Fin mars, le Parlement européen a voté en faveur du règlement Mica (pour "Market in Crypto Assets") qui vise à encadrer les cryptomonnaies et devrait rentrer en vigueur d'ici la fin de l'année. Mais un autre sujet s'apprête à être discuté le 28 avril entre les décideurs européens. Il s'agit de la directive TFR (pour "Transfer of Funds Regulation") qui vise à lutter contre le blanchiment d’argent sur les transferts de fonds. Il y a quelques semaines, les députés européens ont rajouté le secteur des cryptomonnaies dans cette directive qui date de 2015. Si cette révision de la directive venait à être adoptée, elle permettrait notamment de surveiller toutes les transactions en cryptomonnaies effectuées par des entités régulées.

Dans sa lettre, si l'industrie des cryptomonnaies salue les "efforts" de l’Union européenne dans le domaine du web 3, à l’instar de Mica et du TFR, elle s'inquiète néanmoins des récents débats sur TFR.

Plus de 40 acteurs français signataires

"Les propositions du Parlement européen, en conduisant à la divulgation publique de toutes les transactions et des adresses des portefeuilles d'actifs numériques, mettront en danger tous les propriétaires d'actifs numériques.
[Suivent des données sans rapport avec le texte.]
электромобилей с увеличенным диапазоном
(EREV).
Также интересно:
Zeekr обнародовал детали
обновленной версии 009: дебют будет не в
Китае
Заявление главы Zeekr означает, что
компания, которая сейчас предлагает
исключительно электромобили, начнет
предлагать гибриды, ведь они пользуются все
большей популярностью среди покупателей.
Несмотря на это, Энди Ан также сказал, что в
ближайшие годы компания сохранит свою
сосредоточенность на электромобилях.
Ces propositions, si elles sont adoptées, rendront web 3 excessivement contraignant pour les citoyens européens et entraveront l'adoption et le développement de ce segment naissant mais à forte croissance de notre économie", souligne la lettre.

Les auteurs de la lettre ont fait des propositions ciblées aux décideurs politiques. Parmi les propositions, figure celle de ne pas dépasser les recommandations de la directive "Travel Rule" du Groupe d’Action Financière (GAFI) en matière d'enregistrement et de vérification des Crypto Asset Services Providers ("CASP") (NDRL: telles que les plateformes d'échanges de cryptomonnaies du type Binance, Coinbase ou encore Coinhouse) "afin de préserver la vie privée des citoyens européens, d'assurer des conditions de concurrence équitables pour les entreprises européennes et de maintenir la compétitivité mondiale de l'UE".
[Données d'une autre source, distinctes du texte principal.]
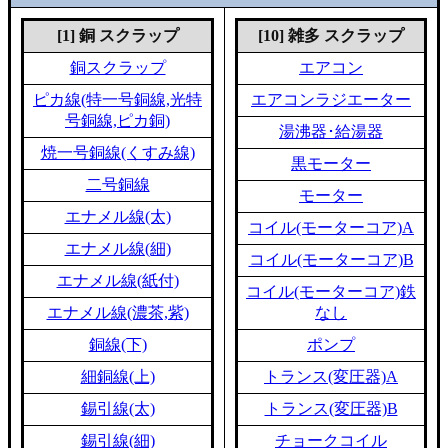
[1] 銅 スクラップ
[10] 雑多 スクラップ
銅スクラップ
エアコン
ピカ線(特一号銅線,光特
エアコンラジエーター
号銅線,ピカ銅)
湯沸器･給湯器
焼一号銅線(くすみ線)
黒モーター
二号銅線
モーター
エナメル線(太)
コイル(モーターコア)A
エナメル線(細)
コイル(モーターコア)B
エナメル線(紙付)
コイル(モーターコア)鉄
エナメル線(濃茶,紫)
なし
銅線(下)
ポンプ
細銅線(上)
トランス(変圧器)A
錫引線(太)
トランス(変圧器)B
錫引線(細)
チョークコイル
Selon un membre de Legder contacté par BFM crypto, les recommendations 15 et 16 du GAFI sont considérées comme poussées à l'extrême, à l'instar des mesures AML (Anti Money Laudering) et KYC (pour "Know Your Customer" ou "connaître son client", un système pour vérifier l'identité d'un client, NDLR) dès le premier euros. De même, il est demandé à des utilisateurs de unhosted wallets (portefeuille électroniques dont l'utilisateur contrôle les clés privées) et au CASP qui acceptent ces clients de se conformer à des mesures considérées comme impossibles à mettre en place, puisque personne ne peut tracer les transactions d’un unhosted wallet.

Les auteurs suggèrent aussi de permettre la croissance des technologies décentralisées en Europe "en veillant à ce que les protocoles et entités décentralisés soient exemptés de l'organisation et de l'enregistrement des entités juridiques". Les auteurs craignent notamment que la règulation européenne interdise ces technologies décentralisées. Ils proposent également de "veiller à ce que l'UE applique les mêmes normes aux crypto-actifs que celles qui s'appliqueraient autrement en vertu des orientations du GAFI, plutôt que d'imposer de nouvelles règles spécifiques à la technologie, comme des seuils différents pour les transferts".

46 acteurs français et européens de l'industrie des cryptomonnaies ont signé cette lettre, notamment des crypto sociétés françaises comme Kaiko ou encore StackinSat, mais également des associations qui représentent l'industrie comme l'Association pour le développement des actifs numériques (Adan).